Dentro do futebol brasileiro, a estratégia tem sido estreitar laços com outros clubes para evitar a perda de titulares importantes, como ocorreu no caso de Marlon Freitas, que esteve na mira do Palmeiras. O clube paulista também ensaiou movimentos para contratar Danilo e Montoro, mas recuou. No Botafogo, por ora, a orientação é não investir em contratações que passem desta trava.
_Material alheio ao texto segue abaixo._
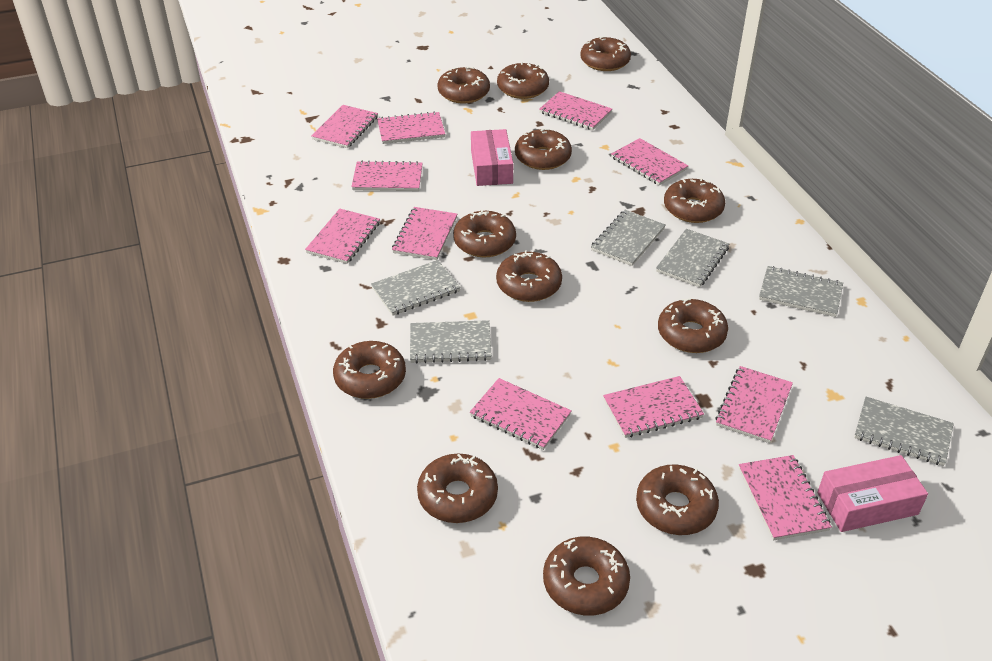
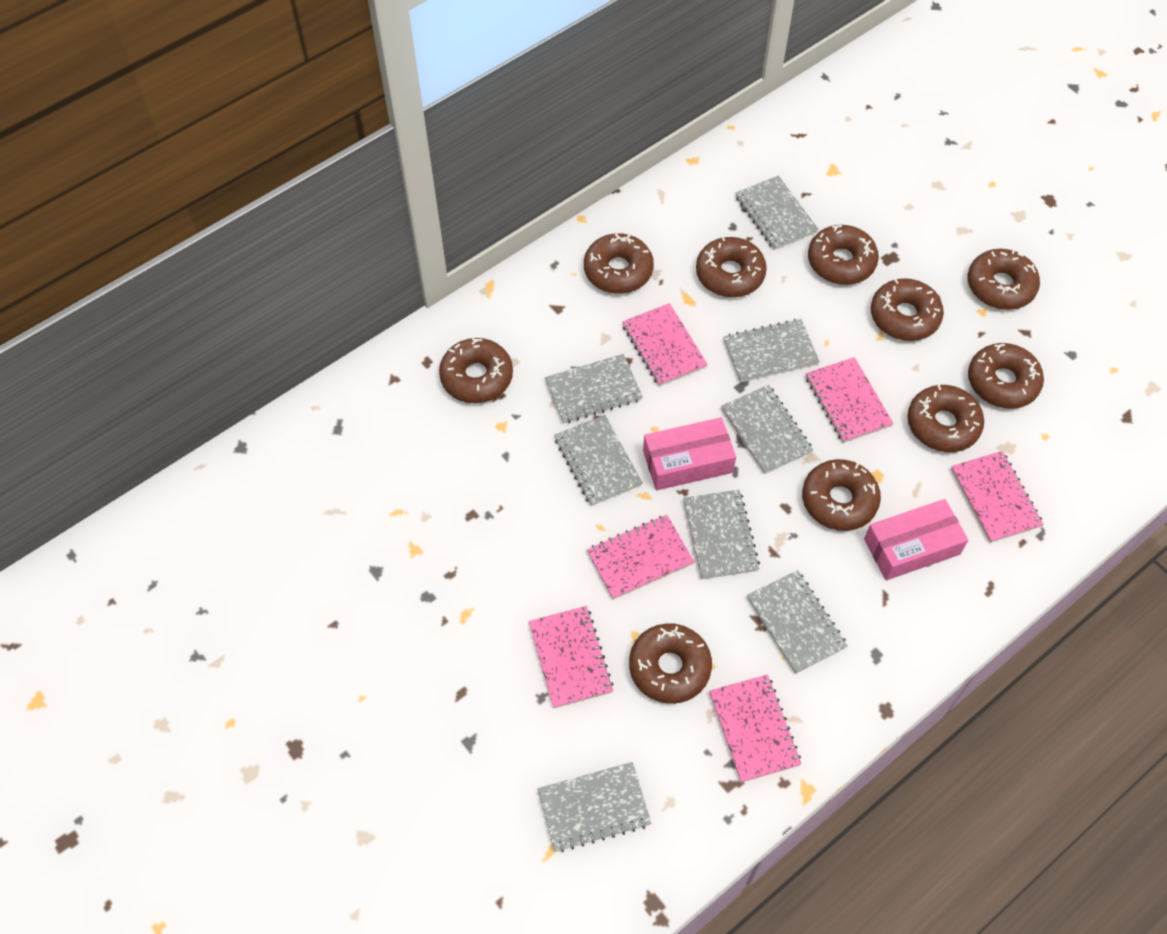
brown donut: 12 -> 10
grey notebook: 6 -> 8
pink notebook: 11 -> 6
A dupla valorizada que, segundo John Textor, já teve propostas recusadas, ainda pode ser negociada após a Copa do Mundo 2026 Da Fifa que será realizada no México, EUA e Canadá.
Uma eventual venda de Danilo e Montoro seria vista como alternativa para ajudar no equilíbrio financeiro da SAF, especialmente em meio às dívidas que John Textor fez o Botafogo herdar durante o caixa único na Eagle Holdings BidCo. Internamente, o Botafogo trabalha para que Danilo e Montoro mantenham alto rendimento até a Copa Do Mundo de 2026, enquanto o grande desafio será manter o elenco comandado por Martin Anselmi e o trabalho de Mago Anselmi, intacto no segundo semestre.
No que diz respeito a reforços, o cenário é ainda mais restritivo. É considerado difícil que o Botafogo traga novos nomes, já que a prioridade é manter recursos em caixa para garantir o pagamento dos salários do elenco atual e quitar as parcelas restantes junto ao Atlanta United. Assim, contratações só devem ocorrer em condições específicas: jogadores livres no mercado ou por empréstimos nos moldes adotados em 2022.
No caso do zagueiro Marco Di Cesare do Racing, uma eventual chegada só aconteceria por um valor que não afete o orçamento limitado do clube. Já a situação de Cristian Medina dependeria de um fator externo: a operação só avançaria caso Foster Gillett queira que o seu agenciado e o próprio jogador aceite a transferência, já que todo o investimento seria custeado pelo empresário Norte-americano, principal parceiro de Cristian Medina.
Dessa forma, o Botafogo adota uma postura cautelosa no mercado, priorizando estabilidade financeira e manutenção da base, mesmo que isso limite movimentações mais ambiciosas no curto prazo.